The hermes-tool-test-suite is a pytest harness that validates AI agent tool-calling reliability across providers. It's used to certify that a given model + prompt-config combination actually executes tool calls end-to-end, not just generates text that looks like a tool call.

The default validation set covers 10 scenarios across:

Category Scenarios
Terminal shell exec, cwd handling
File ops read, write, edit, list
Code execution inline Python, subprocess Python
Web tools fetch, search

Each scenario has a deterministic expected output. The model's tool-call sequence is run and the resulting state (filesystem, stdout, etc.) is compared.

Status

Active. Public.

Why this exists

A model that generates a tool_calls block in its API response hasn't actually proven it can drive tools. Real failures observed in practice:

  • Model generates tool_calls but the framework's tool dispatcher trips on a tool name that's been mangled (e.g., underscore stripping)
  • Model returns text describing a tool call instead of using the structured tool_calls field
  • Model loops on the same call without integrating the result

A test harness that runs the entire loop catches all three.

Use cases

  • Pre-deployment certification — before shipping a new model to production, run the suite.
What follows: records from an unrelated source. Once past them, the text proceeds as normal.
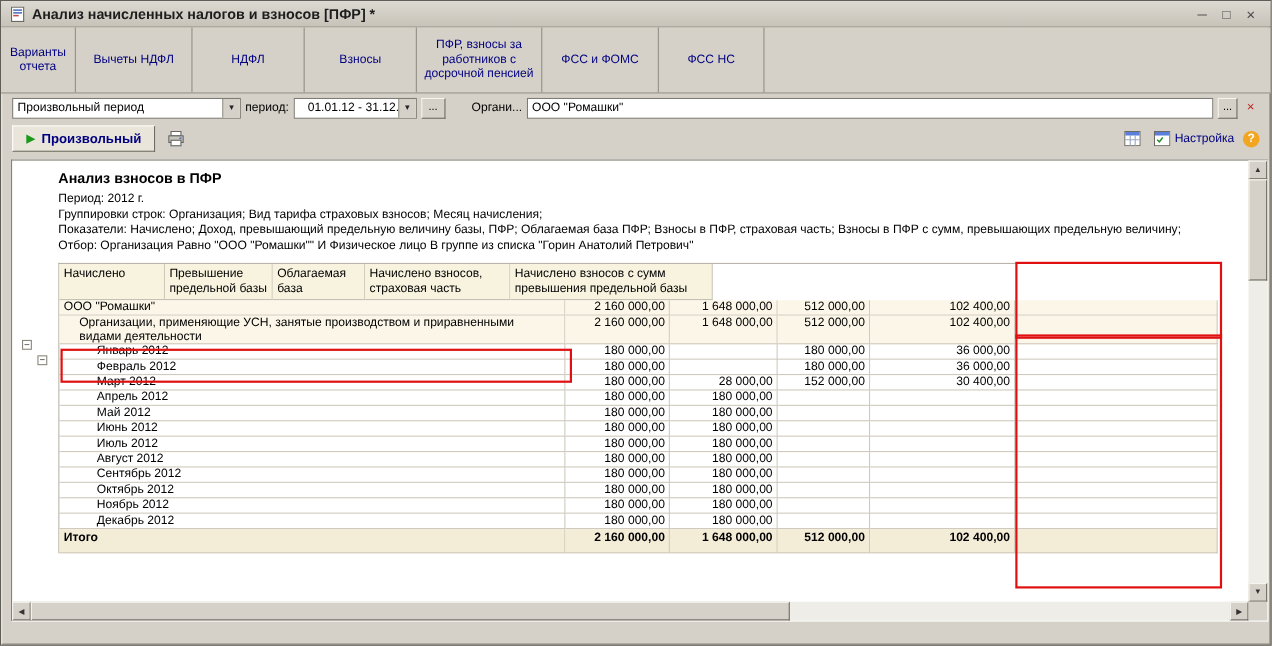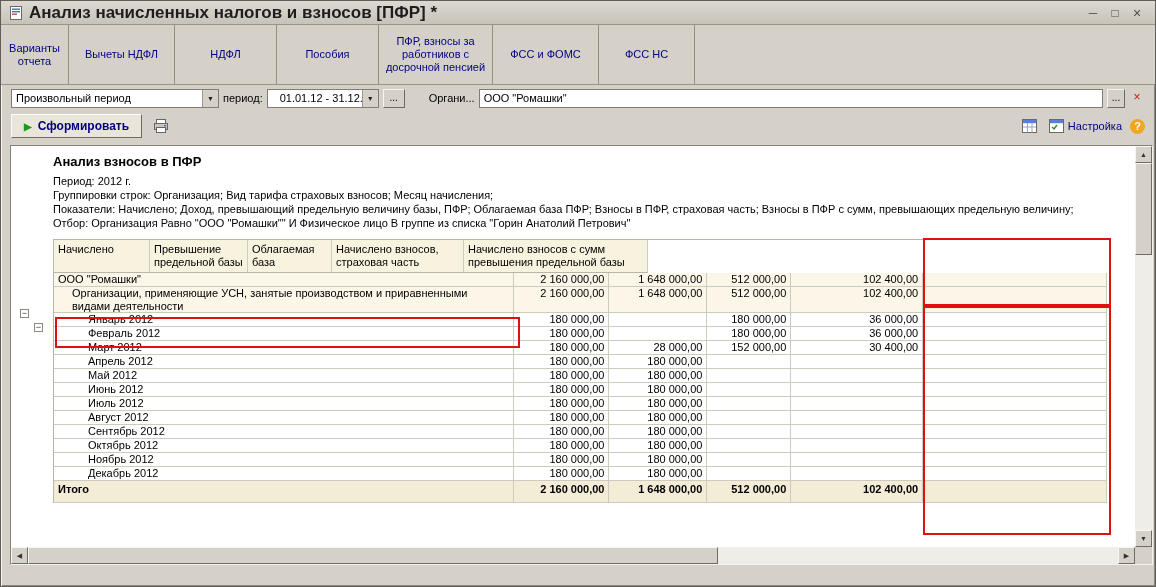--- a/index.html
+++ b/index.html
@@ -12,7 +12,7 @@
   .titlebar { height:24px; display:flex; align-items:center; padding:0 8px;
               background:linear-gradient(#dcd9d2,#c7c3b9); border-bottom:1px solid #97948a; }
   .title-icon { width:14px; height:14px; flex:0 0 auto; }
-  .title-text { font-size:17px; font-weight:bold; color:#1d1d1d; margin-left:6px; flex:1;
+  .title-text { font-size:13px; font-weight:bold; color:#1d1d1d; margin-left:6px; flex:1;
                 white-space:nowrap; overflow:hidden; }
   .win-btn { width:20px; text-align:center; color:#4d4d4d; font-size:12px; line-height:20px;
              margin-left:2px; cursor:default; }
If 9/10 pass, you know what the failure mode is and whether it's blocking.
  • Model comparison — A/B testing tool-call reliability between providers (Ollama llama3.1 vs qwen2.5 vs cloud Claude vs OpenAI).
  • Regression detection — after upgrading a framework version, re-run the suite to confirm no regression.

Integration with LegionForge

LegionForge's primary inference path runs through llm_factory which is tested by this suite. The framework's CI runs a subset of this harness on every merge.